Traditionally, children hunt for eggs on Easter morning. Many will just walk around their home and yard to find where they were left the night before. However, consider incorporating scavenger hunt riddles into your Easter egg hunt this year, to lead your children from one egg to another.
Have riddles that relate to different places in your home. For example, you might write "Here you roast marshmallows on cold winter nights." This riddle would indicate that the next egg can be found in the fireplace. Another example is "Don't you worry, Don't you fear. This is not your [last egg] this year! Clues will lead to something good, so look for a clue where we store food!" This clue leads children to the pantry.
You could also write riddles that lead children to a particular item located in your home. For example, write "After the clothes get wet, I can make them dry. If you find me, you'll get your prize!" for an egg that is located in the dryer or "You use me to eat things, like pasta or meat.

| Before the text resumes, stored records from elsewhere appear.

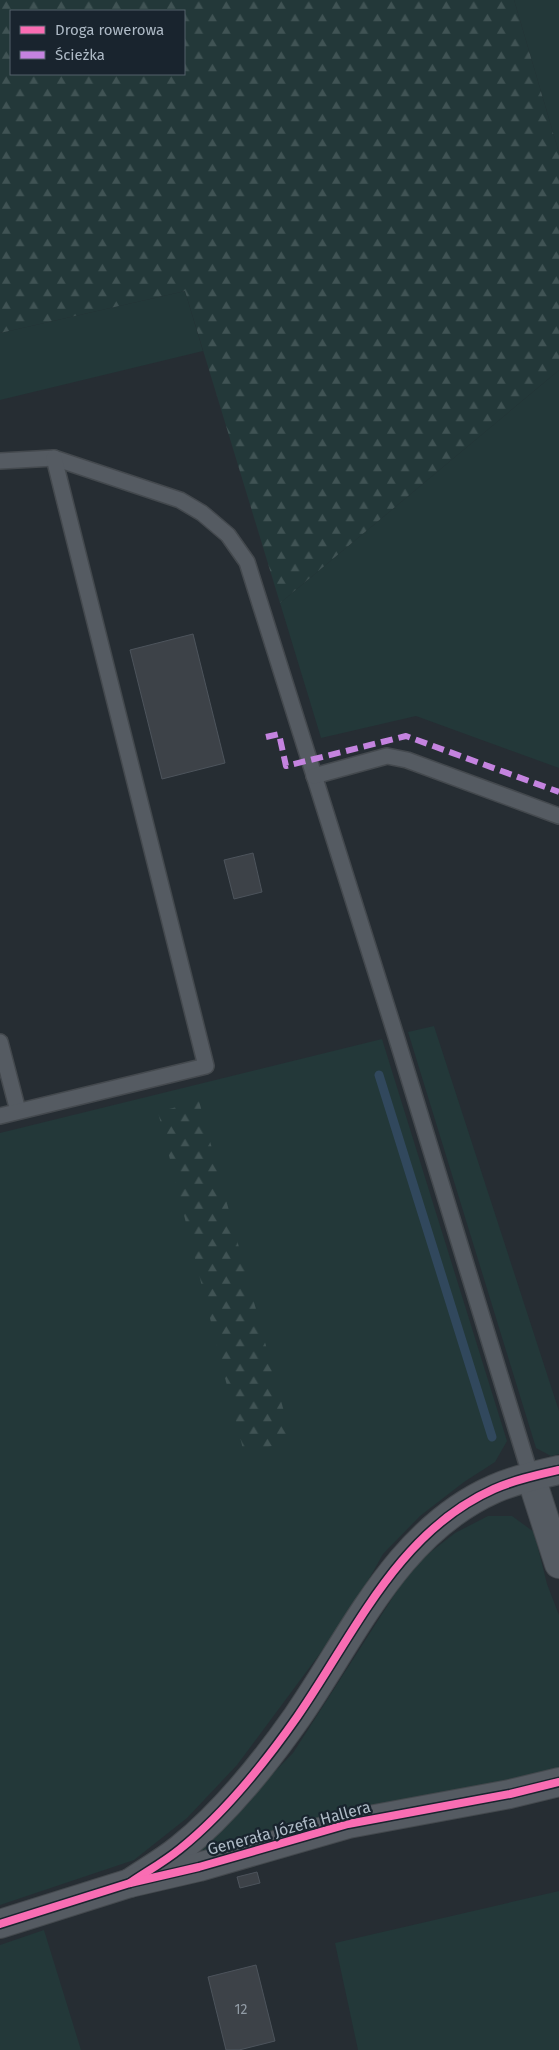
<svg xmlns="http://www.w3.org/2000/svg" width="559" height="2050" font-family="'Fira Sans',sans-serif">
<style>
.grass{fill:#233839}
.forest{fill:url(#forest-firs);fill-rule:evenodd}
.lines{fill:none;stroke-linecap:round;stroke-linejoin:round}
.stream{stroke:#31485d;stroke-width:9}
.building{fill:#3d4248;stroke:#4d545c}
.lane-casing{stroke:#44494e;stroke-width:18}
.street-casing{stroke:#44494e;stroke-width:30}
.lane{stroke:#555b62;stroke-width:15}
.street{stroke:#555b62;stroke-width:28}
.quiet{stroke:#c483df;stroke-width:6;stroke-dasharray:12 6;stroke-linecap:butt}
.cycleway-casing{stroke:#19242e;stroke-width:11}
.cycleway{stroke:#f96db3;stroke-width:8}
.labels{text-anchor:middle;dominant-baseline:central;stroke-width:4.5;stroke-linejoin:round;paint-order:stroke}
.number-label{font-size:14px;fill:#929ca6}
.street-label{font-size:16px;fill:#aebac6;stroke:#19242e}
</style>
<defs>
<pattern id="forest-firs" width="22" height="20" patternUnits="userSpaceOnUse" patternTransform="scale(1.25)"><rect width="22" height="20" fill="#233839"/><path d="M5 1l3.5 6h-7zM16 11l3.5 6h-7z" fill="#405354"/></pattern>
</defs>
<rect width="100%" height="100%" fill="#262d33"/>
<g class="grass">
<path d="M514 0H559V153Z"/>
<path d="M185 291 203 351 0 400V333Z"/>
<path d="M559 370V768L416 716 321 738 280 603Z"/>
<path d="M434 1026 559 1411V1454L551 1456 536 1448 408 1032Z"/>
<path d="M382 1039 507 1441 495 1462 464 1482 420 1516 383 1554 350 1613 237 1765 187 1818 134 1860 0 1905V1133Z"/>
<path d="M488 1516H512L534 1532 547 1584 559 1615V1771L387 1803 194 1859 227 1820 293 1753 400 1586 423 1558 455 1533Z"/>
<path d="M559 1891V2050H358L335 1943Z"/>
<path d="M44 1930 81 2050H0V1945Z"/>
</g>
<g class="forest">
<path d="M0 0H514L559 153V370L280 603 185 291 0 333ZM184 11V74H11V11Z"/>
<path d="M199 1101 292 1441 244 1453 158 1112Z"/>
</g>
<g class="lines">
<path class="stream" d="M379 1075 492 1437"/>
</g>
<g class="building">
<path d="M193 634 225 763 162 779 130 650Z"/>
<path d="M253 853 262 892 234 899 224 860Z"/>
<path d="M257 1872 260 1883 240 1888 237 1877Z"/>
<path d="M256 1965 275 2041 239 2050H226L208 1977Z"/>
</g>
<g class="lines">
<defs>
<g id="lane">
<path d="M0 461 54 458 180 500 202 513 228 535 247 562 396 1036 531 1477"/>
<path d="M314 776 387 756 407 760 559 816"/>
<path d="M0 1042 18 1111"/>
<path d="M0 1116 206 1066 54 458"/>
</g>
<g id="street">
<path d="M531 1477 559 1564"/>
<path d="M130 1883C146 1872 164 1862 180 1849 225 1813 264 1764 297 1717 354 1635 397 1532 494 1489 514 1480 537 1475 559 1470"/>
<path d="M0 1924 130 1883 199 1867 348 1824 510 1794 559 1782"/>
</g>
</defs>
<use href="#lane" class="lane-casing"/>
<use href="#street" class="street-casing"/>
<use href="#lane" class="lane"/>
<use href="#street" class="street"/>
<path class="quiet" d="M266 737 279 734 286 766 406 736 559 792"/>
<defs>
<g id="cycleway">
<path d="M130 1883C146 1872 164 1862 180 1849 225 1813 264 1764 297 1717 354 1635 397 1532 494 1489 514 1480 537 1475 559 1470"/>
<path d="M0 1924 130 1883 199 1867 348 1824 510 1794 559 1782"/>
</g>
</defs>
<use href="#cycleway" class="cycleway-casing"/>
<use href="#cycleway" class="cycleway"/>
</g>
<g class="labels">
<g class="number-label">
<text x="241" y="2009">12</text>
</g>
<g class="street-label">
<text transform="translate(289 1828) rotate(-15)">Generała Józefa Hallera</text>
</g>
</g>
<rect x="10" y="10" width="175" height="65" fill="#19242e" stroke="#55606b"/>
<rect x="20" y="26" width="25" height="8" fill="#f96db3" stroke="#55606b"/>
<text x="55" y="35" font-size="15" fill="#aebac6">Droga rowerowa</text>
<rect x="20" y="51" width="25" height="8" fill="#c483df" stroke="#55606b"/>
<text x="55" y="60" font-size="15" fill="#aebac6">Ścieżka</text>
</svg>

I can't cut and I hate soup; I'm usually bought in a group. Microwaves are no friend of mine. I'm cheap, not metal, and have no fancy design" for a plastic fork.

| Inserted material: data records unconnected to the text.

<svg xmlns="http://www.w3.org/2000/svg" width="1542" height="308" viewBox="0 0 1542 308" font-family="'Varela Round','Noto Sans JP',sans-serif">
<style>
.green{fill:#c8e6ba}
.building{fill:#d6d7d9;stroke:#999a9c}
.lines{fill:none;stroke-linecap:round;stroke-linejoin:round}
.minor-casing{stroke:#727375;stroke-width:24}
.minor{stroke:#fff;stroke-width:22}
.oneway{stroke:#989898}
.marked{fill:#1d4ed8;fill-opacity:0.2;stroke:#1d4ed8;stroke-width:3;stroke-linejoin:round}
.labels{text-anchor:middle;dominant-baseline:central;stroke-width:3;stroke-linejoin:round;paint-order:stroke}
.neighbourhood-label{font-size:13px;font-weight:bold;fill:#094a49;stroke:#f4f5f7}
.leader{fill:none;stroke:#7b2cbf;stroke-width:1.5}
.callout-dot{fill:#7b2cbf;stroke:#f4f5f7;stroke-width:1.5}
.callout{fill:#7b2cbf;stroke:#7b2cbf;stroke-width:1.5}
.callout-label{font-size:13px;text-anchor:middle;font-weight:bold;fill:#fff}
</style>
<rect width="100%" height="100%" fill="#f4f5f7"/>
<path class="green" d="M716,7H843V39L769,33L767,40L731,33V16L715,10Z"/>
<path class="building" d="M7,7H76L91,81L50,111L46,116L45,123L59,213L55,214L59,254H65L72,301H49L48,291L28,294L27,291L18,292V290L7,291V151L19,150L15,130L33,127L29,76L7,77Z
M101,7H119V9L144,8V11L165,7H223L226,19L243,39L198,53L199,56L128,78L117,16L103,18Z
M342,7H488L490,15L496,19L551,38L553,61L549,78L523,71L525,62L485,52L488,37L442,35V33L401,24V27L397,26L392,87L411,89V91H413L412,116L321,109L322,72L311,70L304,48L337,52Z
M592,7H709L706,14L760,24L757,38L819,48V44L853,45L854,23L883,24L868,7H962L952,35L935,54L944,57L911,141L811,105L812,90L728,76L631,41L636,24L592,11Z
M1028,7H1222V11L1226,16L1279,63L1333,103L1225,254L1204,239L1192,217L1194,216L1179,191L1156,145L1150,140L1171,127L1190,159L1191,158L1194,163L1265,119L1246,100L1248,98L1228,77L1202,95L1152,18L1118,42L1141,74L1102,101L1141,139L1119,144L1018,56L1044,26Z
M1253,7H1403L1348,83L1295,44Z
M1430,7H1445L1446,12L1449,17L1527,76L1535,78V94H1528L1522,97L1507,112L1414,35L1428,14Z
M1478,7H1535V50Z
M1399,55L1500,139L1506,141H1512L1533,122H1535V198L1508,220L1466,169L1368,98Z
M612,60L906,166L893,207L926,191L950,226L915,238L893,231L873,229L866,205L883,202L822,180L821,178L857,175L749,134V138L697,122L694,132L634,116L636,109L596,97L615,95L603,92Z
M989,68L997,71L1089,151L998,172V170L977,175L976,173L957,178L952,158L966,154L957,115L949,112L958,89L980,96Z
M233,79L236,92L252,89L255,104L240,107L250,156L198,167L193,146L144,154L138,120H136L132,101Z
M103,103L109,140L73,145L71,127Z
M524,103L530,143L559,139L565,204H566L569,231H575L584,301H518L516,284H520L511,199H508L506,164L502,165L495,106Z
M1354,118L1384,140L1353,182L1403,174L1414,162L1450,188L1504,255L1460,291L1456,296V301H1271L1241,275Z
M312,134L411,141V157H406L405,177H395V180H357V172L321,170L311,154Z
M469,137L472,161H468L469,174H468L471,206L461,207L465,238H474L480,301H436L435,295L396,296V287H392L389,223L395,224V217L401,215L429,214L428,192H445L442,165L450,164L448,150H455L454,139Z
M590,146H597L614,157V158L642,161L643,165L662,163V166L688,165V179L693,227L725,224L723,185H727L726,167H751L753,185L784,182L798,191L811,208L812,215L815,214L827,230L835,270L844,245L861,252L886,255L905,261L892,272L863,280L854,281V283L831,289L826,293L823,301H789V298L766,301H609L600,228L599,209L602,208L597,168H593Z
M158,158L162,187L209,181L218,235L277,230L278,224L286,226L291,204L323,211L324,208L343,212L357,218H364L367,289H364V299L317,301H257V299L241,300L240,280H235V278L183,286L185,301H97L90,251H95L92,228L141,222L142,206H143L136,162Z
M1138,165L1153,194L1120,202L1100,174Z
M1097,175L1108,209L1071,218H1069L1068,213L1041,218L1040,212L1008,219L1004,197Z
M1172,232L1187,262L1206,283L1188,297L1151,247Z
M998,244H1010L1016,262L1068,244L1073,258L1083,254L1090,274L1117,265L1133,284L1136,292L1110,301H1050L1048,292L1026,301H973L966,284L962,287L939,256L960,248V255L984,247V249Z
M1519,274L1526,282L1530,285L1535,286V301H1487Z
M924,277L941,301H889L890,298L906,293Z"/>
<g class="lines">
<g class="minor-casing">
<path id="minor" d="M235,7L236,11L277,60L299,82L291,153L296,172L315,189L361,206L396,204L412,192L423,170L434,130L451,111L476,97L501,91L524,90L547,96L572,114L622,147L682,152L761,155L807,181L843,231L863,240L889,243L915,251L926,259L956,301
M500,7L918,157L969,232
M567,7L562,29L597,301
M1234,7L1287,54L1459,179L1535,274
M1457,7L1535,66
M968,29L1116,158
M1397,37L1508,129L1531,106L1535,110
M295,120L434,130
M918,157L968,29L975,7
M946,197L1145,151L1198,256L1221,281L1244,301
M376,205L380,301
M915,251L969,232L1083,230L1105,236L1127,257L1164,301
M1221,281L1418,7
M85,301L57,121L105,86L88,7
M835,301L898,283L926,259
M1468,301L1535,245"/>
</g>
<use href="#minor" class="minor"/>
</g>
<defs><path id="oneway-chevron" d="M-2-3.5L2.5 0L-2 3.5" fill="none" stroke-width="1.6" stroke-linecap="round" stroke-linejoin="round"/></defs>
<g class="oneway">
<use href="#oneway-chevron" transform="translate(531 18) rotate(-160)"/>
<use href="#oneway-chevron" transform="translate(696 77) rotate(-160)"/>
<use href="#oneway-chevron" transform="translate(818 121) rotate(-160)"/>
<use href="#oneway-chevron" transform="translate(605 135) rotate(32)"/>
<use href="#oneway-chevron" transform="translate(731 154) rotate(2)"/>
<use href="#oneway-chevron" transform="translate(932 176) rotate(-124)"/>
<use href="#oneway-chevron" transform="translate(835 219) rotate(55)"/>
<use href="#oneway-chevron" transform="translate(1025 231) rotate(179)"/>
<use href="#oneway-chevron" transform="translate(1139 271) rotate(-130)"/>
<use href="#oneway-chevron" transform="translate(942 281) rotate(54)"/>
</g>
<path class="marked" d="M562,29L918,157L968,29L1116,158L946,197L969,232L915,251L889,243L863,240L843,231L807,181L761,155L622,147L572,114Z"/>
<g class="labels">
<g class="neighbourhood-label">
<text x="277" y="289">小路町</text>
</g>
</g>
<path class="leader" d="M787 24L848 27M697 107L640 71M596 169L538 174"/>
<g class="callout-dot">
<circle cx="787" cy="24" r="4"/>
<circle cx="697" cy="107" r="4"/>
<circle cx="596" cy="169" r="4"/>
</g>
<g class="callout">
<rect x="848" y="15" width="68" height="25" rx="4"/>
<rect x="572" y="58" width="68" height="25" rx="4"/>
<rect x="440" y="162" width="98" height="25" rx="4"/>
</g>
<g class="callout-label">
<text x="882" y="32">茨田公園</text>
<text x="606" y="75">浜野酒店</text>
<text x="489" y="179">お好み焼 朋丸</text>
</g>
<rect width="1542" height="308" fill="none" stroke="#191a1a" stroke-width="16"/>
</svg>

Take your children outdoors to continue their scavenger hunt. If you want the youngsters to find an egg inside of the mailbox, write "Not rain, nor sleet, nor snow can stop this message you know." If you have a flower bed in your back or front yard, you could consider using the following clue: "If you pull a bunch from this bed, they will flourish and bloom, and calm a mad pirate's head."
Direct youngsters how to walk about the house or the yard to find the next egg. For example, you might say "Three big steps to the left and four tiny steps to the right, walk ahead to the couch, and then make a turn at the light." Of course, you can alter these types of clues quite a bit, since the exact wording of them will depend upon where precisely you hid the next egg.